===== GIVEN RECORDS
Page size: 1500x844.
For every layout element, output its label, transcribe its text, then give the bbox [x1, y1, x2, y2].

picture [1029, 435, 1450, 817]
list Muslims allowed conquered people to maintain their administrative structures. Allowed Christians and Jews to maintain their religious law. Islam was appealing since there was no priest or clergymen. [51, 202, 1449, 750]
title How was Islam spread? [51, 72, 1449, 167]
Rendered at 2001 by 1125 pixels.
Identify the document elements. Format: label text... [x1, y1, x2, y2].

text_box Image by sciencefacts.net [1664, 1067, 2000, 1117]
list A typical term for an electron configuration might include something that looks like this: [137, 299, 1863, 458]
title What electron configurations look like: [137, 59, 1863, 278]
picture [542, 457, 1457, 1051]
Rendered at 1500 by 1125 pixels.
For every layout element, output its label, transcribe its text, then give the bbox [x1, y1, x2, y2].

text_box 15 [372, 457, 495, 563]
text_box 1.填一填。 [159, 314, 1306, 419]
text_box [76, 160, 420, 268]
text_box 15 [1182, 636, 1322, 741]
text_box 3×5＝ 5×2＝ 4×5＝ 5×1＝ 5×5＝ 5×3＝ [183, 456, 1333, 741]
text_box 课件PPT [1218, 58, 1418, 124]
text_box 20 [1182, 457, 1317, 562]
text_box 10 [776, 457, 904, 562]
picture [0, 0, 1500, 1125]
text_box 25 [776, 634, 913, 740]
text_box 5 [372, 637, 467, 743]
==========
* _THE TASK_
If a line in the records includes the string "Rendered", copy it.

* _ANSWER BOX_
Rendered at 2001 by 1125 pixels.
Rendered at 1500 by 1125 pixels.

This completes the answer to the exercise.